Ninety-five of the pieces of sales literature contained targeted rates of return for particular funds but did not provide a sound basis for investors to evaluate the reasonableness of the stated target.


Among the objectionable statements:
* "The Portfolio seeks to earn an annualized return of 15% or more, net of all fees, over a three- to five-year investment horizon, while maintaining volatility below that of world equities."
* "…targets a 12-14% annual net return…"
* "The portfolio seeks to earn an annualized return of LIBOR + 500 basis points."


Twenty-eight of the sales pieces for recently started funds of hedge funds improperly presented hypothetical performance for these funds. This hypothetical performance showed results for the funds before they had begun operating, and therefore did not reflect the actual performance of the funds of hedge funds.


Instead, these hypothetical results were calculated by selecting a portfolio of individual advisors with whom the fund of hedge funds intended to or had recently begun to invest, and then combining the historic performance results of these selected advisors, using a hypothetical allocation of assets.


Because it reflected the selection of potential advisors and asset allocations made after the performance of those advisors was already known, the hypothetical performance invariably showed positive rates of return. Further, there was no guarantee that the particular fund of hedge funds being promoted would continue to invest with any or all of the selected advisors – or that allocation of assets to those advisors would be the same as that used in the hypothetical performance.


In addition, in some instances, the sales literature presented hypothetical performance results in a chart or graph in combination with the actual historical performance of the fund of hedge funds. Such presentations created the misimpression that the particular fund of hedge funds had a longer investment track record than it actually possessed.

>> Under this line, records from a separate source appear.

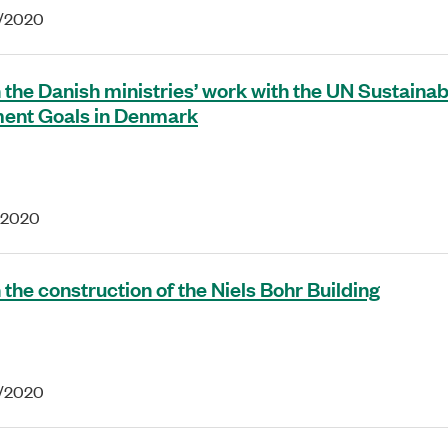
3/2020
 the Danish ministries’ work with the UN Sustainab
ent Goals in Denmark
1/2020
 the construction of the Niels Bohr Building
2/2020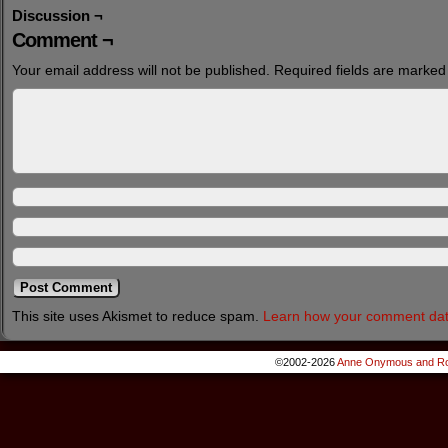
Discussion ¬
Comment ¬
Your email address will not be published.
Required fields are marke
This site uses Akismet to reduce spam.
Learn how your comment dat
©2002-2026
Anne Onymous and Ro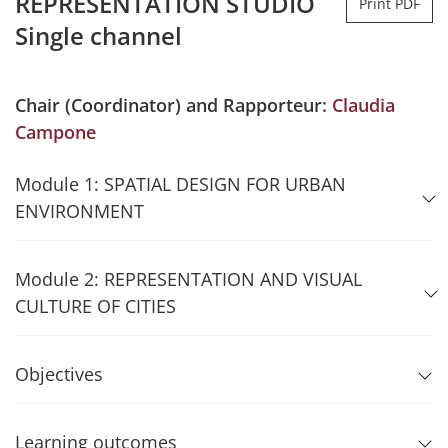
REPRESENTATION STUDIO
Print PDF
Single channel
Chair (Coordinator) and Rapporteur:
Claudia
Campone
Module 1: SPATIAL DESIGN FOR URBAN
ENVIRONMENT
Module 2: REPRESENTATION AND VISUAL
CULTURE OF CITIES
Objectives
Learning outcomes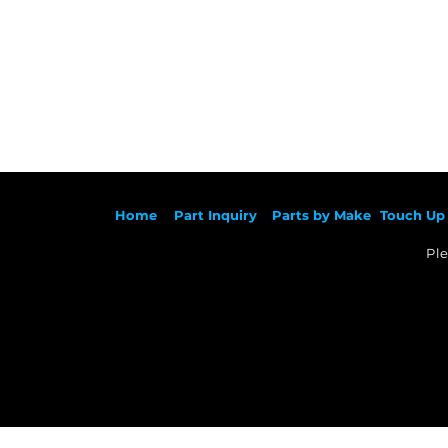
Ho
me
Part Inqu
iry
Parts by
Make
Touch Up 
Ple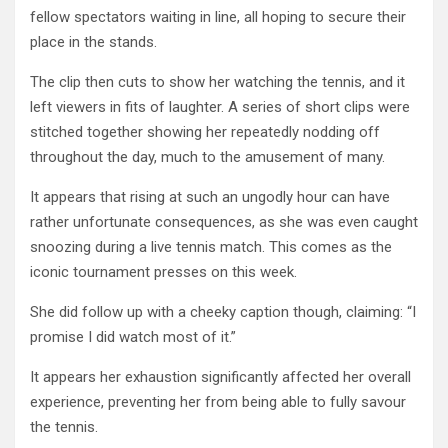
fellow spectators waiting in line, all hoping to secure their
place in the stands.
The clip then cuts to show her watching the tennis, and it
left viewers in fits of laughter. A series of short clips were
stitched together showing her repeatedly nodding off
throughout the day, much to the amusement of many.
It appears that rising at such an ungodly hour can have
rather unfortunate consequences, as she was even caught
snoozing during a live tennis match. This comes as the
iconic tournament presses on this week.
She did follow up with a cheeky caption though, claiming: “I
promise I did watch most of it.”
It appears her exhaustion significantly affected her overall
experience, preventing her from being able to fully savour
the tennis.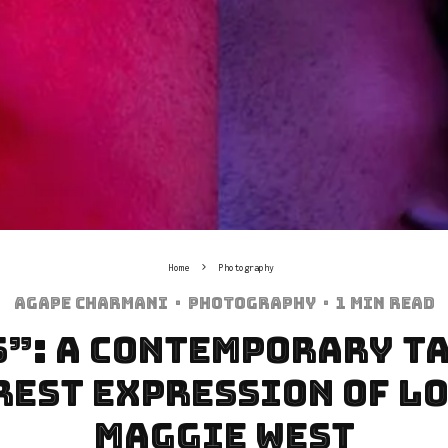
Home
Photography
Agape Charmani
·
Photography
·
1 min read
S”: A Contemporary Ta
rest Expression of Lo
Maggie West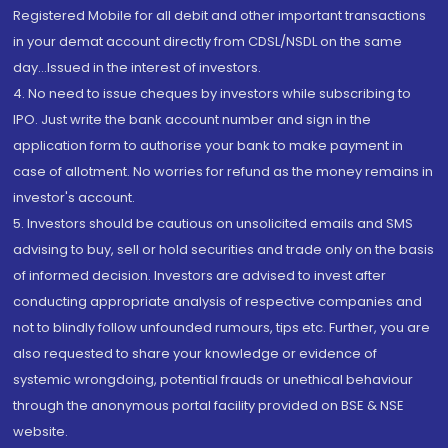
Registered Mobile for all debit and other important transactions
in your demat account directly from CDSL/NSDL on the same
day...Issued in the interest of investors.
4. No need to issue cheques by investors while subscribing to
IPO. Just write the bank account number and sign in the
application form to authorise your bank to make payment in
case of allotment. No worries for refund as the money remains in
investor's account.
5. Investors should be cautious on unsolicited emails and SMS
advising to buy, sell or hold securities and trade only on the basis
of informed decision. Investors are advised to invest after
conducting appropriate analysis of respective companies and
not to blindly follow unfounded rumours, tips etc. Further, you are
also requested to share your knowledge or evidence of
systemic wrongdoing, potential frauds or unethical behaviour
through the anonymous portal facility provided on BSE & NSE
website.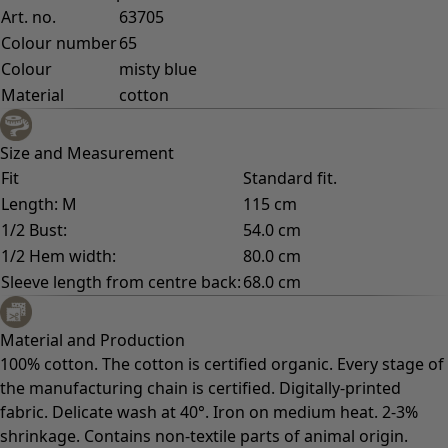
Art. no.
63705
Colour number
65
Colour
misty blue
Material
cotton
Size and Measurement
Fit
Standard fit.
Length: M
115 cm
1/2 Bust:
54.0 cm
1/2 Hem width:
80.0 cm
Sleeve length from centre back:
68.0 cm
Material and Production
100% cotton. The cotton is certified organic. Every stage of
the manufacturing chain is certified. Digitally-printed
fabric. Delicate wash at 40°. Iron on medium heat. 2-3%
shrinkage. Contains non-textile parts of animal origin.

Forty-four pieces of sales literature failed to include adequate risk disclosure. Each of these pieces contained some risk disclosure, but not full and complete risk disclosure. Among the disclosures that were not included: that the funds are speculative and involve a high degree of risk; that an investor could lose all or a substantial amount of his or her investment; that there is no secondary market nor is one expected to develop for investments in the funds; that there may be restrictions on transferring fund investments; that the funds may be leveraged; that the funds’ performance may be volatile; that the funds have high fees and expenses that would reduce returns, and other specific risks as to the particular funds’ investments and strategies.


In settling this matter, Citigroup neither admitted nor denied the allegations, but consented to the entry of findings.


As a result of a review of brokers and firms selling hedge funds and registered products (closed-end funds) that invest in hedge funds, NASD has become concerned that some may not be fulfilling their sales practice obligations, especially when selling and marketing these instruments to retail customers.


NASD issued an Investor Alert in August 2002  and a Notice to Members in February 2003 advising firms of their suitability obligation to investors whenever recommending or selling hedge funds – click here to download it


In addition, NASD has brought several enforcement actions against firms relating to their marketing and sales of hedge funds.